**Goal**: Copy every line of the material below word for word, keeping the same order.

# Start of Raw data

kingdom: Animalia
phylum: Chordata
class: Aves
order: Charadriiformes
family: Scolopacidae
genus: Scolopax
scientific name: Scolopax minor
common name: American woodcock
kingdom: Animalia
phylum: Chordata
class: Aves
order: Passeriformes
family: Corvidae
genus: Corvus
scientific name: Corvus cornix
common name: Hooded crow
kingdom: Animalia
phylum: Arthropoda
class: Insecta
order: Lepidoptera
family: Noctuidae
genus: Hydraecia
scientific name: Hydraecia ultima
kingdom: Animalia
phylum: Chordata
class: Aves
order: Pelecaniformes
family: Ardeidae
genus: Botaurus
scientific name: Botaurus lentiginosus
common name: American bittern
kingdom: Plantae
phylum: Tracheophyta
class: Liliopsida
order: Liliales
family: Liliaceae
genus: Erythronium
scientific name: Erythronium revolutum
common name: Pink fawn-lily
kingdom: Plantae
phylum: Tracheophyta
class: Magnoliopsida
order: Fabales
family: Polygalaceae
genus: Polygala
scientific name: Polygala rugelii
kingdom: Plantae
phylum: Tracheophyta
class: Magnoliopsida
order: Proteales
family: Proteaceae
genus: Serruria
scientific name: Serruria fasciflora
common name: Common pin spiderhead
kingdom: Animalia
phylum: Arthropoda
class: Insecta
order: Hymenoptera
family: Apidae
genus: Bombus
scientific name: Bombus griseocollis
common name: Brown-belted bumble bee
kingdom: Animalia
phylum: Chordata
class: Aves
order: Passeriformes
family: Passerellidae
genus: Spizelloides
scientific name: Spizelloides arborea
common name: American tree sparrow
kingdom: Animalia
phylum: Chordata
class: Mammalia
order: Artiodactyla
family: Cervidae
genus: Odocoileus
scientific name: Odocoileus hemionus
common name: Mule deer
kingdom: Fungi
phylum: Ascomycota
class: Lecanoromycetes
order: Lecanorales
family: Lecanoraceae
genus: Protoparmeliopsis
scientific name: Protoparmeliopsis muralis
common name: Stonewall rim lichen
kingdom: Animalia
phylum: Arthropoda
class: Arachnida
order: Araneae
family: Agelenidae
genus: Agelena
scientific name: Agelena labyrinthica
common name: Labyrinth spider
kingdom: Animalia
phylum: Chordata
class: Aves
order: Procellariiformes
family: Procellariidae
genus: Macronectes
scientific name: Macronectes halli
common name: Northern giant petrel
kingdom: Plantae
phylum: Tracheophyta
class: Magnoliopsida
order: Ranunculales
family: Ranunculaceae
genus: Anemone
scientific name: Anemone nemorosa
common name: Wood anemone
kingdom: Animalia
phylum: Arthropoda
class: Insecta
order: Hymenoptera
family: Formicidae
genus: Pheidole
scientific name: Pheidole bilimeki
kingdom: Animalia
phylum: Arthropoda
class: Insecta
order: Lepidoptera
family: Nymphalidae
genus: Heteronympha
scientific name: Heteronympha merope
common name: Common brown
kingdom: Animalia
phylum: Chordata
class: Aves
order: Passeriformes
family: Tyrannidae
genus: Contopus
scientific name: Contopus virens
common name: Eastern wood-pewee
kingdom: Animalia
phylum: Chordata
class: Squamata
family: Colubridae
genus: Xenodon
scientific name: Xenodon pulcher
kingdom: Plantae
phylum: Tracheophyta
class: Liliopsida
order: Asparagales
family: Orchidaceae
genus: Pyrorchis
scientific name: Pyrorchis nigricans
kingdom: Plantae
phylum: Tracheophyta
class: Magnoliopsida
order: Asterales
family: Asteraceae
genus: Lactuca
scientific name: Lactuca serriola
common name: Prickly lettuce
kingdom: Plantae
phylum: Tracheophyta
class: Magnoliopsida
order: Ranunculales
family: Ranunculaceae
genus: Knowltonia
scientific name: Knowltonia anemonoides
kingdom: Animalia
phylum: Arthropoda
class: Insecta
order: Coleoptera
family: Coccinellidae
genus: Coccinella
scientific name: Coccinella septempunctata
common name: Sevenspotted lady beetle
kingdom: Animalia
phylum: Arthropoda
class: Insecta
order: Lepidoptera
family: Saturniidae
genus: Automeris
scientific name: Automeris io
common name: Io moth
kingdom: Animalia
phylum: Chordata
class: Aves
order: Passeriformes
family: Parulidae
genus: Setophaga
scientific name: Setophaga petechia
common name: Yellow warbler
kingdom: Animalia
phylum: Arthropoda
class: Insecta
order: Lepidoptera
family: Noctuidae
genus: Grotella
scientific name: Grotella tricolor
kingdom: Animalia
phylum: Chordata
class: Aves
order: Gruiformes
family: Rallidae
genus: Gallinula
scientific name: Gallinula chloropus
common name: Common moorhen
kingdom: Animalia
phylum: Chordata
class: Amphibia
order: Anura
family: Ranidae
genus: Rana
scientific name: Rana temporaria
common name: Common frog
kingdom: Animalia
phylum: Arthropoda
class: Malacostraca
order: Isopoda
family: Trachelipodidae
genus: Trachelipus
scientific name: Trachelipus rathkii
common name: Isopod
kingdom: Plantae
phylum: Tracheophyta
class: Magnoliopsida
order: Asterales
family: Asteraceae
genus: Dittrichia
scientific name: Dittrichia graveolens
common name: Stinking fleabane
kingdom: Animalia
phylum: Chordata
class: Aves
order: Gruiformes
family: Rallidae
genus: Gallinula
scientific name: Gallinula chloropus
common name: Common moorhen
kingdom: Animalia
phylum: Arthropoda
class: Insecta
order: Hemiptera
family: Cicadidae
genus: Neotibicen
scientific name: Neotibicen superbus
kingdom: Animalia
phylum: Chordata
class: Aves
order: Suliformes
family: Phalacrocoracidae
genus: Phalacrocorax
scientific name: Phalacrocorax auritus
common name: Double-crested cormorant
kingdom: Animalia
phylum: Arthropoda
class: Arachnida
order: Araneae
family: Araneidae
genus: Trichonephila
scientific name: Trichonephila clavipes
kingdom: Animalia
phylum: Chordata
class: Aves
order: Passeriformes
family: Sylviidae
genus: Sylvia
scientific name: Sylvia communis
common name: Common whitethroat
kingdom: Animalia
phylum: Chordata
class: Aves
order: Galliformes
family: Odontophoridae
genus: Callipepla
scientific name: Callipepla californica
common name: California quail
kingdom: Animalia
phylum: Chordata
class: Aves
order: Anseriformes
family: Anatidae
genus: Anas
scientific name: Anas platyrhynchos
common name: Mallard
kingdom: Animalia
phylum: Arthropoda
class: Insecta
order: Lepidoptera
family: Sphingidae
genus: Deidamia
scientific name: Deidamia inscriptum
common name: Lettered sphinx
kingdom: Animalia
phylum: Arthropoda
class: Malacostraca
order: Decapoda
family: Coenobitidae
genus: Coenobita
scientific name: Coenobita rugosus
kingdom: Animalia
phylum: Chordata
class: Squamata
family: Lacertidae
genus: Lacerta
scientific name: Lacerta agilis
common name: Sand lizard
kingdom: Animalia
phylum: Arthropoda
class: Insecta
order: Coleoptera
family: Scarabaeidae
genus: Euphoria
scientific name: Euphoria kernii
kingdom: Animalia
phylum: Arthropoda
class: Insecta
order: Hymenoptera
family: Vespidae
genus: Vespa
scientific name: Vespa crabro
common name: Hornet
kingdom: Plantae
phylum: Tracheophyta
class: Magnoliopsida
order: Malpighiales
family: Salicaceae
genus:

# End of Raw data

**Correct response**:
kingdom: Animalia
phylum: Chordata
class: Aves
order: Charadriiformes
family: Scolopacidae
genus: Scolopax
scientific name: Scolopax minor
common name: American woodcock
kingdom: Animalia
phylum: Chordata
class: Aves
order: Passeriformes
family: Corvidae
genus: Corvus
scientific name: Corvus cornix
common name: Hooded crow
kingdom: Animalia
phylum: Arthropoda
class: Insecta
order: Lepidoptera
family: Noctuidae
genus: Hydraecia
scientific name: Hydraecia ultima
kingdom: Animalia
phylum: Chordata
class: Aves
order: Pelecaniformes
family: Ardeidae
genus: Botaurus
scientific name: Botaurus lentiginosus
common name: American bittern
kingdom: Plantae
phylum: Tracheophyta
class: Liliopsida
order: Liliales
family: Liliaceae
genus: Erythronium
scientific name: Erythronium revolutum
common name: Pink fawn-lily
kingdom: Plantae
phylum: Tracheophyta
class: Magnoliopsida
order: Fabales
family: Polygalaceae
genus: Polygala
scientific name: Polygala rugelii
kingdom: Plantae
phylum: Tracheophyta
class: Magnoliopsida
order: Proteales
family: Proteaceae
genus: Serruria
scientific name: Serruria fasciflora
common name: Common pin spiderhead
kingdom: Animalia
phylum: Arthropoda
class: Insecta
order: Hymenoptera
family: Apidae
genus: Bombus
scientific name: Bombus griseocollis
common name: Brown-belted bumble bee
kingdom: Animalia
phylum: Chordata
class: Aves
order: Passeriformes
family: Passerellidae
genus: Spizelloides
scientific name: Spizelloides arborea
common name: American tree sparrow
kingdom: Animalia
phylum: Chordata
class: Mammalia
order: Artiodactyla
family: Cervidae
genus: Odocoileus
scientific name: Odocoileus hemionus
common name: Mule deer
kingdom: Fungi
phylum: Ascomycota
class: Lecanoromycetes
order: Lecanorales
family: Lecanoraceae
genus: Protoparmeliopsis
scientific name: Protoparmeliopsis muralis
common name: Stonewall rim lichen
kingdom: Animalia
phylum: Arthropoda
class: Arachnida
order: Araneae
family: Agelenidae
genus: Agelena
scientific name: Agelena labyrinthica
common name: Labyrinth spider
kingdom: Animalia
phylum: Chordata
class: Aves
order: Procellariiformes
family: Procellariidae
genus: Macronectes
scientific name: Macronectes halli
common name: Northern giant petrel
kingdom: Plantae
phylum: Tracheophyta
class: Magnoliopsida
order: Ranunculales
family: Ranunculaceae
genus: Anemone
scientific name: Anemone nemorosa
common name: Wood anemone
kingdom: Animalia
phylum: Arthropoda
class: Insecta
order: Hymenoptera
family: Formicidae
genus: Pheidole
scientific name: Pheidole bilimeki
kingdom: Animalia
phylum: Arthropoda
class: Insecta
order: Lepidoptera
family: Nymphalidae
genus: Heteronympha
scientific name: Heteronympha merope
common name: Common brown
kingdom: Animalia
phylum: Chordata
class: Aves
order: Passeriformes
family: Tyrannidae
genus: Contopus
scientific name: Contopus virens
common name: Eastern wood-pewee
kingdom: Animalia
phylum: Chordata
class: Squamata
family: Colubridae
genus: Xenodon
scientific name: Xenodon pulcher
kingdom: Plantae
phylum: Tracheophyta
class: Liliopsida
order: Asparagales
family: Orchidaceae
genus: Pyrorchis
scientific name: Pyrorchis nigricans
kingdom: Plantae
phylum: Tracheophyta
class: Magnoliopsida
order: Asterales
family: Asteraceae
genus: Lactuca
scientific name: Lactuca serriola
common name: Prickly lettuce
kingdom: Plantae
phylum: Tracheophyta
class: Magnoliopsida
order: Ranunculales
family: Ranunculaceae
genus: Knowltonia
scientific name: Knowltonia anemonoides
kingdom: Animalia
phylum: Arthropoda
class: Insecta
order: Coleoptera
family: Coccinellidae
genus: Coccinella
scientific name: Coccinella septempunctata
common name: Sevenspotted lady beetle
kingdom: Animalia
phylum: Arthropoda
class: Insecta
order: Lepidoptera
family: Saturniidae
genus: Automeris
scientific name: Automeris io
common name: Io moth
kingdom: Animalia
phylum: Chordata
class: Aves
order: Passeriformes
family: Parulidae
genus: Setophaga
scientific name: Setophaga petechia
common name: Yellow warbler
kingdom: Animalia
phylum: Arthropoda
class: Insecta
order: Lepidoptera
family: Noctuidae
genus: Grotella
scientific name: Grotella tricolor
kingdom: Animalia
phylum: Chordata
class: Aves
order: Gruiformes
family: Rallidae
genus: Gallinula
scientific name: Gallinula chloropus
common name: Common moorhen
kingdom: Animalia
phylum: Chordata
class: Amphibia
order: Anura
family: Ranidae
genus: Rana
scientific name: Rana temporaria
common name: Common frog
kingdom: Animalia
phylum: Arthropoda
class: Malacostraca
order: Isopoda
family: Trachelipodidae
genus: Trachelipus
scientific name: Trachelipus rathkii
common name: Isopod
kingdom: Plantae
phylum: Tracheophyta
class: Magnoliopsida
order: Asterales
family: Asteraceae
genus: Dittrichia
scientific name: Dittrichia graveolens
common name: Stinking fleabane
kingdom: Animalia
phylum: Chordata
class: Aves
order: Gruiformes
family: Rallidae
genus: Gallinula
scientific name: Gallinula chloropus
common name: Common moorhen
kingdom: Animalia
phylum: Arthropoda
class: Insecta
order: Hemiptera
family: Cicadidae
genus: Neotibicen
scientific name: Neotibicen superbus
kingdom: Animalia
phylum: Chordata
class: Aves
order: Suliformes
family: Phalacrocoracidae
genus: Phalacrocorax
scientific name: Phalacrocorax auritus
common name: Double-crested cormorant
kingdom: Animalia
phylum: Arthropoda
class: Arachnida
order: Araneae
family: Araneidae
genus: Trichonephila
scientific name: Trichonephila clavipes
kingdom: Animalia
phylum: Chordata
class: Aves
order: Passeriformes
family: Sylviidae
genus: Sylvia
scientific name: Sylvia communis
common name: Common whitethroat
kingdom: Animalia
phylum: Chordata
class: Aves
order: Galliformes
family: Odontophoridae
genus: Callipepla
scientific name: Callipepla californica
common name: California quail
kingdom: Animalia
phylum: Chordata
class: Aves
order: Anseriformes
family: Anatidae
genus: Anas
scientific name: Anas platyrhynchos
common name: Mallard
kingdom: Animalia
phylum: Arthropoda
class: Insecta
order: Lepidoptera
family: Sphingidae
genus: Deidamia
scientific name: Deidamia inscriptum
common name: Lettered sphinx
kingdom: Animalia
phylum: Arthropoda
class: Malacostraca
order: Decapoda
family: Coenobitidae
genus: Coenobita
scientific name: Coenobita rugosus
kingdom: Animalia
phylum: Chordata
class: Squamata
family: Lacertidae
genus: Lacerta
scientific name: Lacerta agilis
common name: Sand lizard
kingdom: Animalia
phylum: Arthropoda
class: Insecta
order: Coleoptera
family: Scarabaeidae
genus: Euphoria
scientific name: Euphoria kernii
kingdom: Animalia
phylum: Arthropoda
class: Insecta
order: Hymenoptera
family: Vespidae
genus: Vespa
scientific name: Vespa crabro
common name: Hornet
kingdom: Plantae
phylum: Tracheophyta
class: Magnoliopsida
order: Malpighiales
family: Salicaceae
genus:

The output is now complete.